**Your assignment**. Transcribe the data that follows without changing a word, and omit the pictures.

Data excerpts:
━━━━

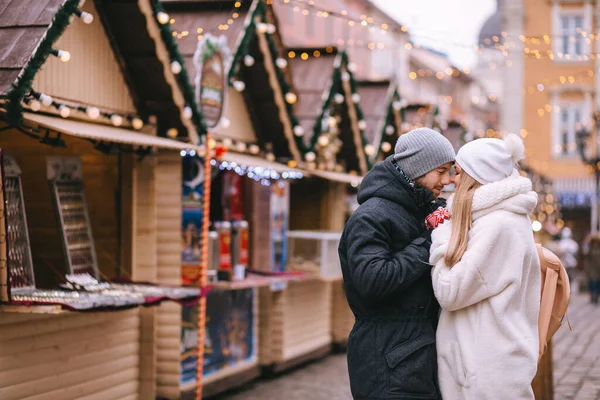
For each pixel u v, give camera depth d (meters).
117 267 8.85
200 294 8.27
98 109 7.70
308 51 12.59
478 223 4.21
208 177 8.80
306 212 13.52
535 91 40.72
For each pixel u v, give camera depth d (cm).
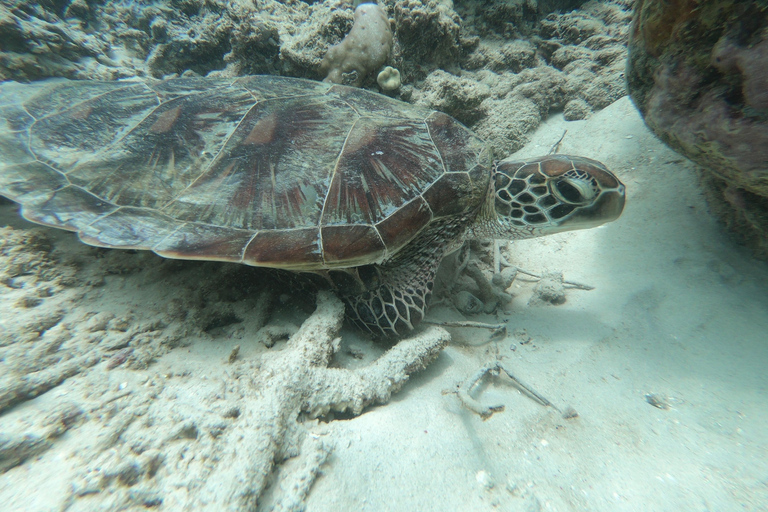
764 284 37
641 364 33
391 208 33
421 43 59
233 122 35
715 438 28
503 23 69
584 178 38
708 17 27
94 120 36
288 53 56
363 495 24
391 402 30
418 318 36
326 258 31
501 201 41
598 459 27
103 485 22
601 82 61
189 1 68
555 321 39
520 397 32
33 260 32
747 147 27
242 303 36
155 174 33
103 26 68
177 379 29
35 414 24
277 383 27
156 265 36
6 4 56
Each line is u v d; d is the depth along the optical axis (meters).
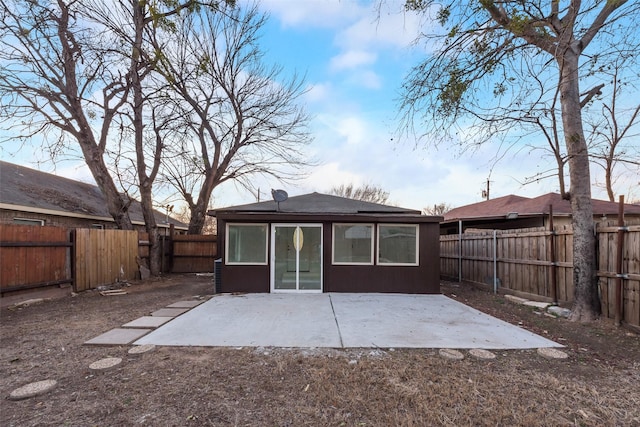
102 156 11.47
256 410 2.75
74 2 9.80
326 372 3.47
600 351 4.19
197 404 2.83
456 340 4.54
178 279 11.64
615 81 5.38
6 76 9.23
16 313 6.16
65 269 8.10
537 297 7.29
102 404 2.81
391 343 4.40
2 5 8.58
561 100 6.04
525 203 12.89
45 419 2.59
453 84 5.47
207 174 15.44
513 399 2.93
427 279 8.56
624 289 5.19
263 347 4.23
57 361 3.75
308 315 5.99
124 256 10.48
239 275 8.62
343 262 8.66
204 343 4.37
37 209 10.49
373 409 2.77
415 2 5.04
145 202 12.04
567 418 2.64
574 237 5.89
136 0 10.86
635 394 3.03
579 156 5.82
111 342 4.35
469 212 15.59
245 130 16.48
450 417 2.65
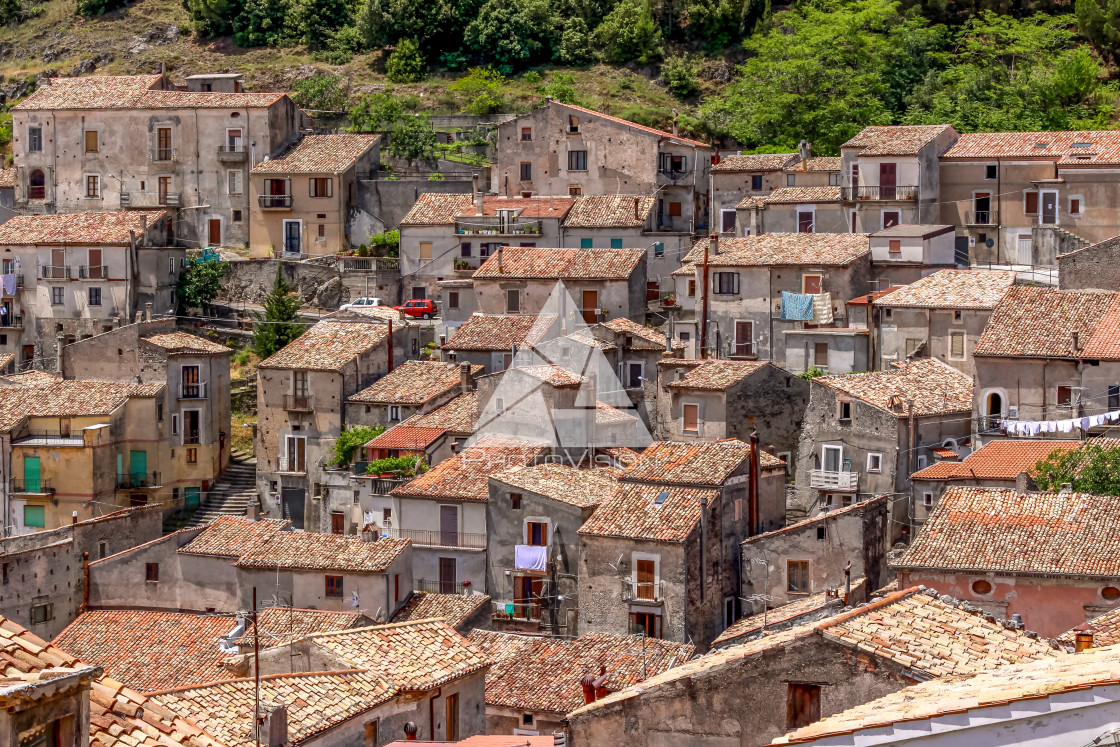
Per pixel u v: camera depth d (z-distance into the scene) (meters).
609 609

━━━━

**Your response**.
For each pixel u v, give camera depth d (meters).
117 267 8.85
200 294 8.27
98 109 7.70
308 51 12.59
478 223 4.21
208 177 8.80
306 212 13.52
535 91 40.72
For each pixel u v, give camera depth d (cm).
764 284 37
641 364 33
391 208 33
421 43 59
233 122 35
715 438 28
503 23 69
584 178 38
708 17 27
94 120 36
288 53 56
363 495 24
391 402 30
418 318 36
326 258 31
501 201 41
598 459 27
103 485 22
601 82 61
189 1 68
555 321 39
520 397 32
33 260 32
747 147 27
242 303 36
155 174 33
103 26 68
177 379 29
35 414 24
277 383 27
156 265 36
6 4 56
Each line is u v d; d is the depth along the optical axis (meters).
102 156 11.47
256 410 2.75
74 2 9.80
326 372 3.47
600 351 4.19
197 404 2.83
456 340 4.54
178 279 11.64
615 81 5.38
6 76 9.23
16 313 6.16
65 269 8.10
537 297 7.29
102 404 2.81
391 343 4.40
2 5 8.58
561 100 6.04
525 203 12.89
45 419 2.59
453 84 5.47
207 174 15.44
513 399 2.93
427 279 8.56
624 289 5.19
263 347 4.23
57 361 3.75
308 315 5.99
124 256 10.48
239 275 8.62
343 262 8.66
204 343 4.37
37 209 10.49
373 409 2.77
415 2 5.04
145 202 12.04
567 418 2.64
574 237 5.89
136 0 10.86
635 394 3.03
579 156 5.82
111 342 4.35
469 212 15.59
245 130 16.48
450 417 2.65
Per pixel u v: camera depth d (z-distance into the scene) (meters).
609 609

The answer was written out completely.